=== What you should do ===
How many of the lines below include "depth"? Give the number and no other words.

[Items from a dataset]
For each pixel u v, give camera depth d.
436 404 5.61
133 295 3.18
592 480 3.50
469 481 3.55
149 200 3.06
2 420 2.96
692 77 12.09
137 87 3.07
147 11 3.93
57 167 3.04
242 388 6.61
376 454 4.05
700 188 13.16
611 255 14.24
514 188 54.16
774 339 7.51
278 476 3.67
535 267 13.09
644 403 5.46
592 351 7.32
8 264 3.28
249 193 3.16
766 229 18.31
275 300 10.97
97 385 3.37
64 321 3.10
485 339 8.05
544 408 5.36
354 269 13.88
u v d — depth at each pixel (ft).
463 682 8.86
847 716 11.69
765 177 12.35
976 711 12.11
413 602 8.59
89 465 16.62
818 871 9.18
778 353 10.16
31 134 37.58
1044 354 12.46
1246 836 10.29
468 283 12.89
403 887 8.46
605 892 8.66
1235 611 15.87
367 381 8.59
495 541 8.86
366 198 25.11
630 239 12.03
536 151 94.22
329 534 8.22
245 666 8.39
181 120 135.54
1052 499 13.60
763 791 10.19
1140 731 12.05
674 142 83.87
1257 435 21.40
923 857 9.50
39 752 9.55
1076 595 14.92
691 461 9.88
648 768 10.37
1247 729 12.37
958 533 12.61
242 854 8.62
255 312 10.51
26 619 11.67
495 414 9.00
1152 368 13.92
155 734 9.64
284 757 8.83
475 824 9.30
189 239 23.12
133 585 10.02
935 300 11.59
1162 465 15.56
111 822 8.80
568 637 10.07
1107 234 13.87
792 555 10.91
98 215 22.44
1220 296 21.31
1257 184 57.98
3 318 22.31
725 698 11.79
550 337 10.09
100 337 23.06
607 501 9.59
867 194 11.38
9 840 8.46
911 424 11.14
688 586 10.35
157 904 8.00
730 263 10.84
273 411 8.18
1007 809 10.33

=== Solution for this exercise ===
2